The PHP code for the upload simply looks like:

$py = "C:\\Program Files (x86)\\python27\\python.exe";
$scr = "C:\\Program Files\\wamp\\www\\site\\test\\receipt\\pytesser\\pytesser.py";

if(isset($_FILES['photo'])){
	$name = $_FILES['photo']['name'];
	$tmp = $_FILES['photo']['tmp_name'];
	//TODO: verify that it is an image
	exec("\"$py\" \"$scr\" \"$tmp\"", $output, $return_var);
	// echo "
".print_r($output, true)."
"; // echo "
".$tmp; echo implode("\n", $output); }

Now that we have that text we can now try and interpret it. The computer doesn't know what each column is, so you have to tell it. My program allows you to enter a regular expression that describes the different sections of data. To interpret the Costco receipt, the regex is as simple as:
\w\s*(\d+)\s*(.+)\s*(\d+\.\d+)

Now, a winco receipt looks more like this:

(.+)\s(\d{10,11})\s(\d*\.\d+)\s(TF|FS|TX)
(\d*\.\d+)\s*\w+\s*@\s*\d*\s\w*\s*/\s(\d?\d?\.\d+)\n(.+)\s(\d{4,5})\s(\d*\.\d+)\s(FS|TX|TF)
(\d)\s*@\s*(\d*\.\d+)\n(.+)\s*(\d{10,11})\s*(\d*\.\d+)\s(FS|TX|TF)

Which might look terrifying but it's not really as bad as it looks once you understand how regular expressions work. What you're actually looking at here is a set of 3 different regular expressions that are used to describe different situations on a receipt. For example, if you bought fruit by the pound the receipt would probably say that it was 3lbs of fruit for $0.50 a pound for a total of $1.50. Which would be different then if you bought some cereal and the receipt simply said "Cereal $1.50" without specifying price per unit or the quantity.

After you parse the data to describe the different sections, my program puts all that data into a table formatted in exactly the same fashion as the receipt, where each row is a new line, each column can be described using a drop down box, and each cell is has an input column with the data from the receipt. Each regular expression set is put into different sections as those column labels might have to describe the columns differently. You can also delete rows and columns if you find the data frivolous.

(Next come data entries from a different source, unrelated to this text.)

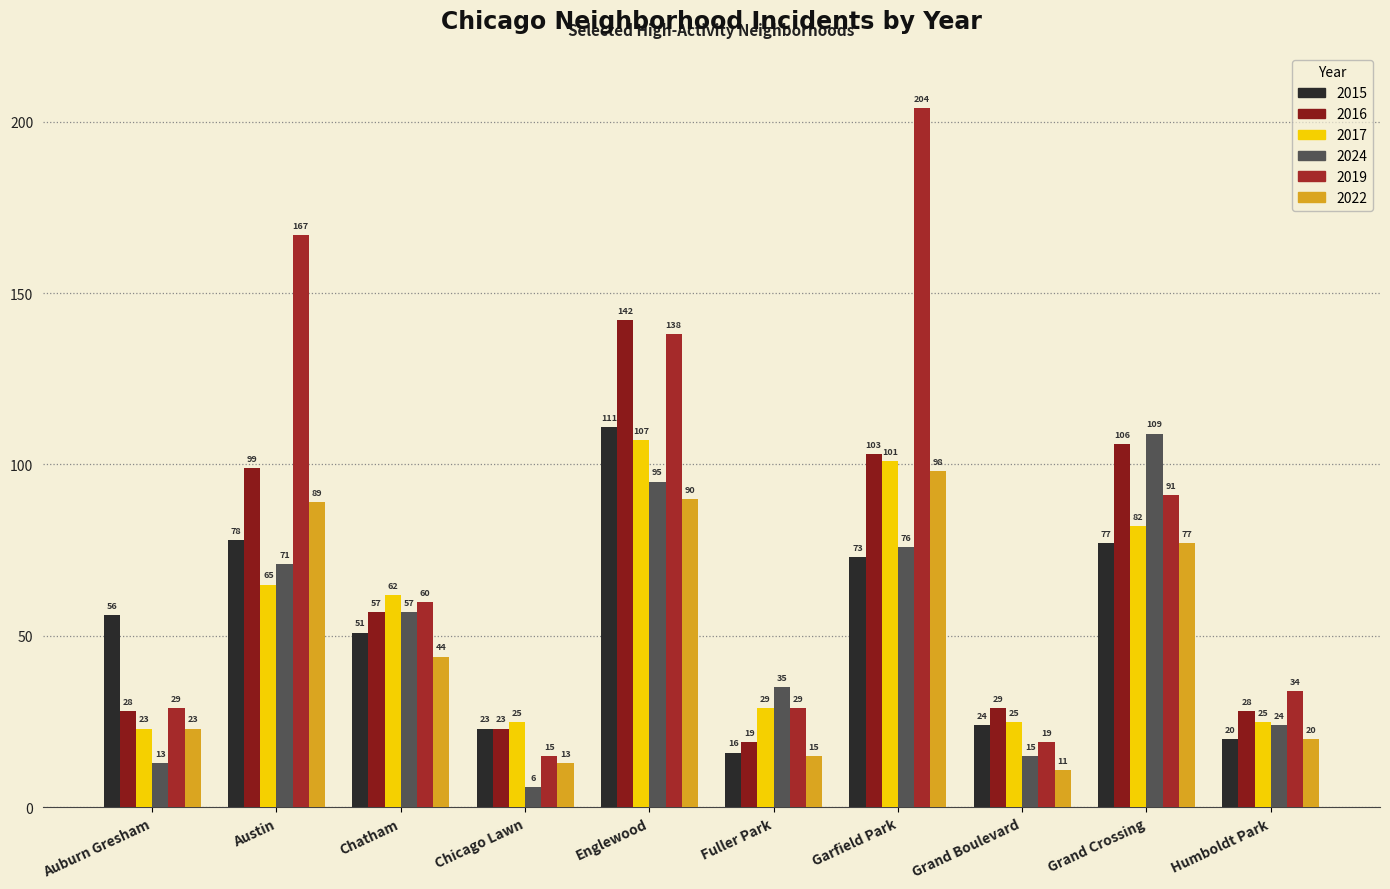

What is the total value across all series at Grand Crossing?

542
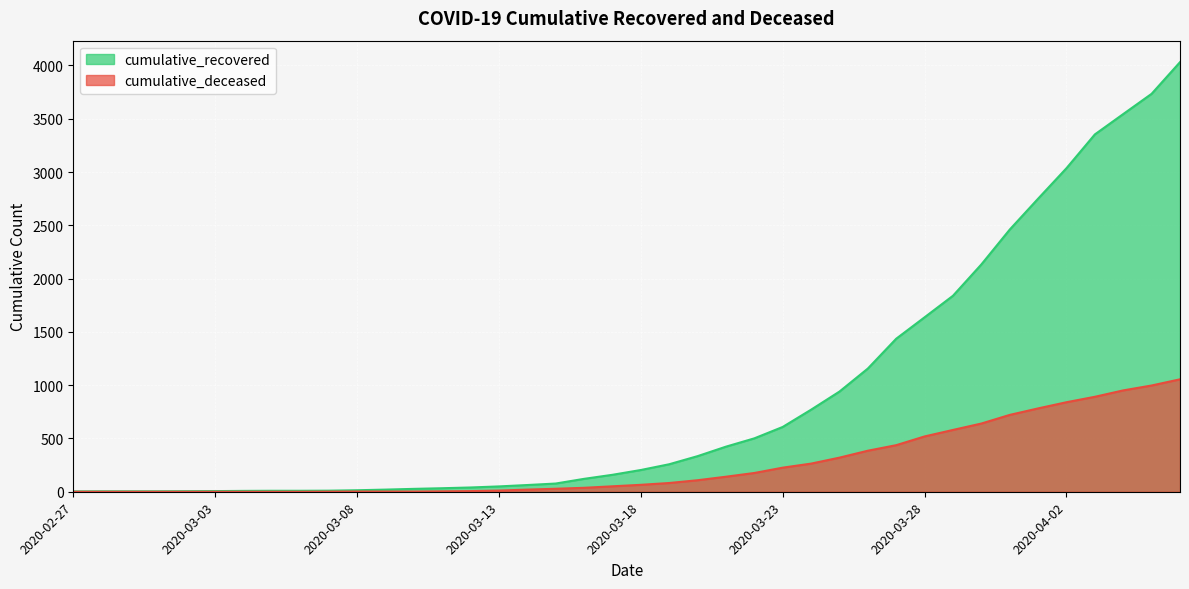

What is the highest value of the cumulative_recovered series?

4031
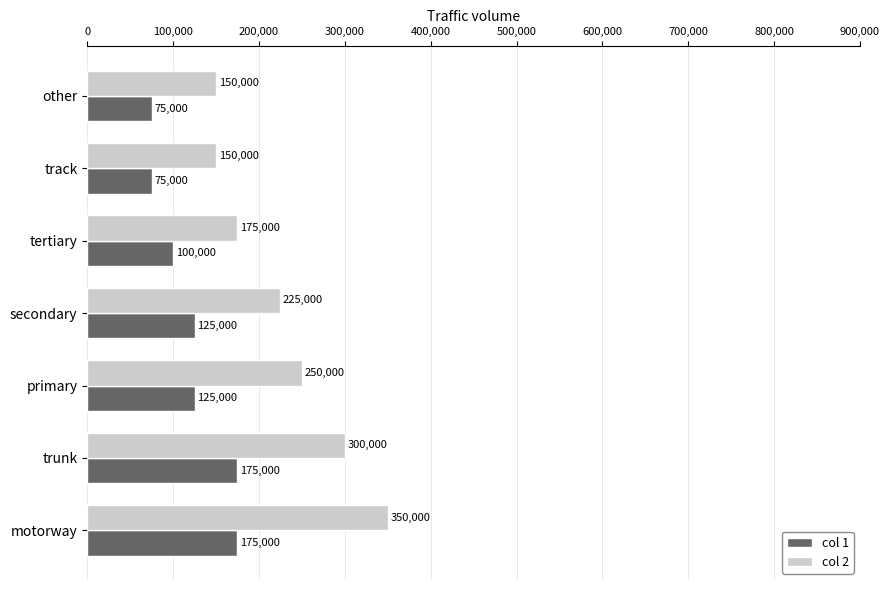

What is the sum of all col 1 values?

850000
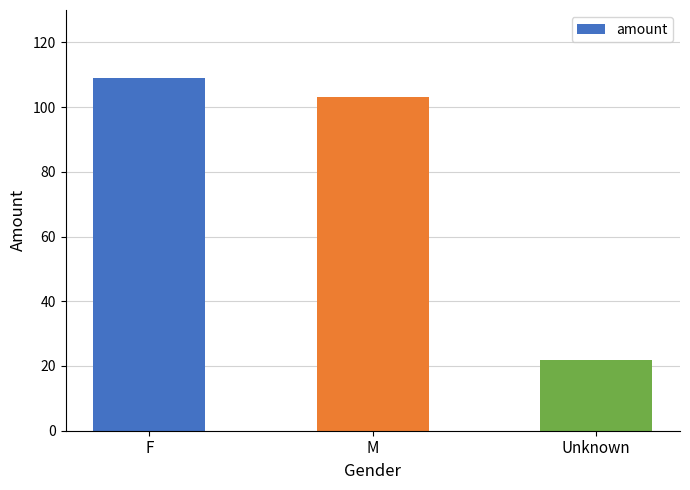

What is the smallest value displayed?

22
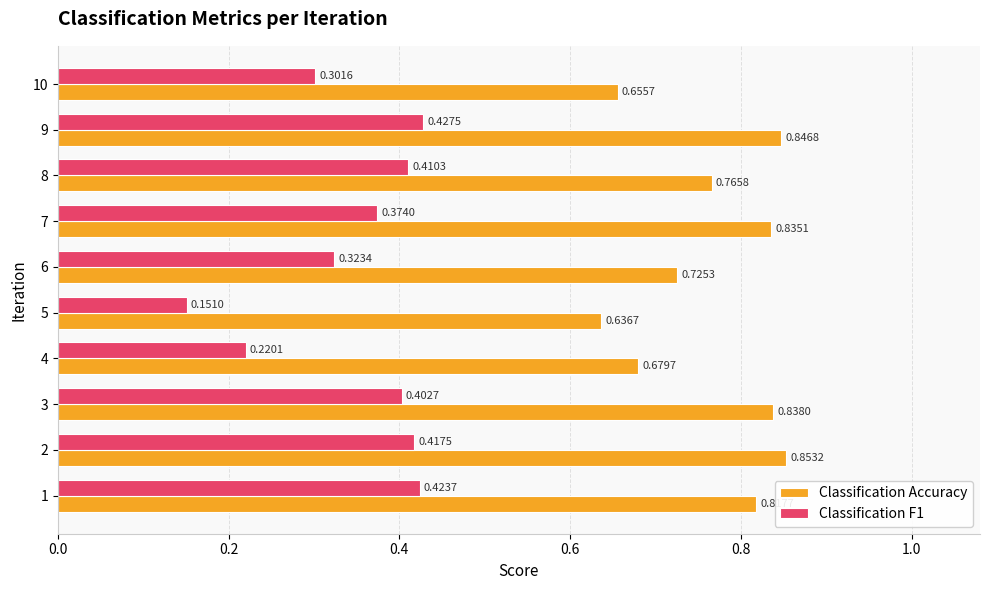

List the series in order of their peak value, lowest first.

Classification F1, Classification Accuracy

You are also capable of inserting new columns so you can describe things that were not on the receipt. Sure it's useful to know that the cereal was $1.50, but say you go to another store and see the same cereal in a slightly bigger box for $2.00. Is there just $0.50 more cereal in that box or is it a better price? Impossible to know if you don't have the quantity of the $1.50 cereal. So you may choose to enter that. Which is where the program might get tedious, who wants to go through their groceries and figure out the quantity of everything? I don't, but I also don't have a better solution to that yet, so I guess I'll do it anyway.

The next step was to get all that data into the database, which was a bit tricky because you basically created your own form when you entered your regex and generated your own table. I won't get into the details about that, but it did require a little bit of thought. My next step in the program is to make all this data editable in case you want to go back and change or delete stuff, and then after that I can start messing with the data look up techniques for when you're out and about shopping.

Hopefully one day I can buy my bananas confident that I am getting a good deal.